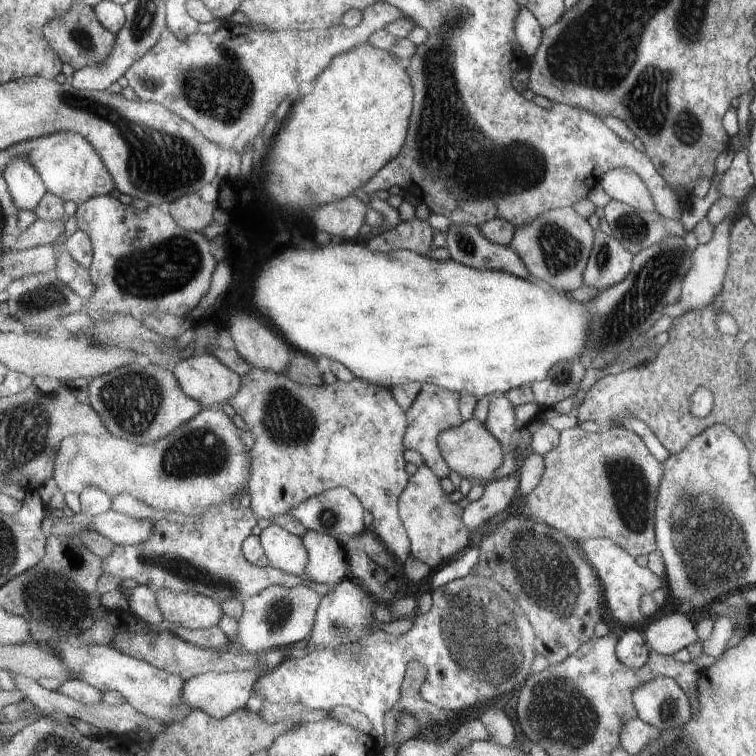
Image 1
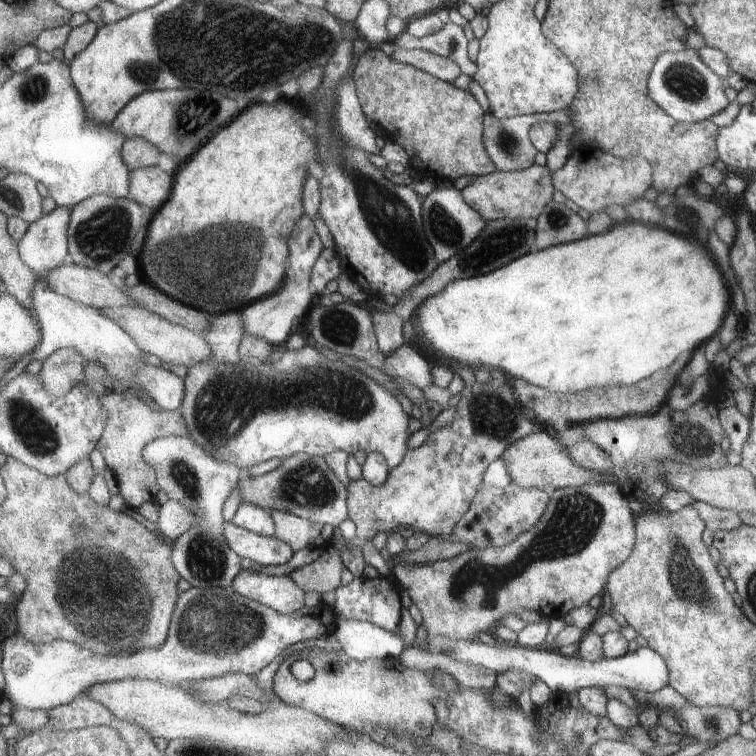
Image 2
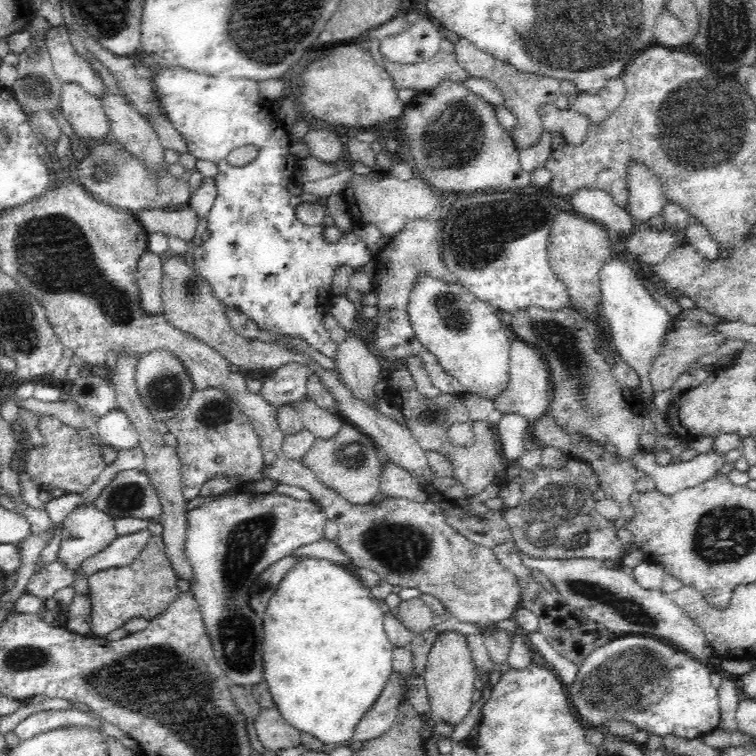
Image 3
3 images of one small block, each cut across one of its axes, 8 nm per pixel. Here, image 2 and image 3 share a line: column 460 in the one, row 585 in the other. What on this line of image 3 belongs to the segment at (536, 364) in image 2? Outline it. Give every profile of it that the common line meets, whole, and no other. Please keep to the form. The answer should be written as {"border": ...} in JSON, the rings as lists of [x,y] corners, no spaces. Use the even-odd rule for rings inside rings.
{"border":[[[304,558],[294,570],[290,570],[286,574],[286,578],[282,580],[280,588],[276,590],[276,594],[270,600],[270,606],[266,610],[264,616],[264,638],[262,638],[262,676],[264,682],[268,686],[268,692],[276,704],[276,710],[280,712],[282,720],[292,728],[298,730],[300,734],[310,734],[316,742],[324,744],[326,748],[340,748],[340,746],[348,746],[360,732],[362,728],[362,720],[366,718],[366,714],[370,712],[370,708],[378,702],[380,694],[384,692],[392,672],[394,672],[394,664],[392,664],[392,642],[384,630],[384,620],[382,620],[384,612],[380,608],[380,602],[374,600],[372,590],[364,588],[362,584],[356,582],[356,578],[344,570],[342,564],[332,564],[330,560],[324,558]]]}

> THE TASK: Write every entry out again exactly, images omitted.

> WORKED SOLUTION:
Image 1
Image 2
Image 3
3 images of one small block, each cut across one of its axes, 8 nm per pixel. Here, image 2 and image 3 share a line: column 460 in the one, row 585 in the other. What on this line of image 3 belongs to the segment at (536, 364) in image 2? Outline it. Give every profile of it that the common line meets, whole, and no other. Please keep to the form. The answer should be written as {"border": ...} in JSON, the rings as lists of [x,y] corners, no spaces. Use the even-odd rule for rings inside rings.
{"border":[[[304,558],[294,570],[290,570],[286,574],[286,578],[282,580],[280,588],[276,590],[276,594],[270,600],[270,606],[266,610],[264,616],[264,638],[262,638],[262,676],[264,682],[268,686],[268,692],[276,704],[276,710],[280,712],[282,720],[292,728],[298,730],[300,734],[310,734],[316,742],[324,744],[326,748],[340,748],[340,746],[348,746],[360,732],[362,728],[362,720],[366,718],[366,714],[370,712],[370,708],[378,702],[380,694],[384,692],[392,672],[394,672],[394,664],[392,664],[392,642],[384,630],[384,620],[382,620],[384,612],[380,608],[380,602],[374,600],[372,590],[364,588],[362,584],[356,582],[356,578],[344,570],[342,564],[332,564],[330,560],[324,558]]]}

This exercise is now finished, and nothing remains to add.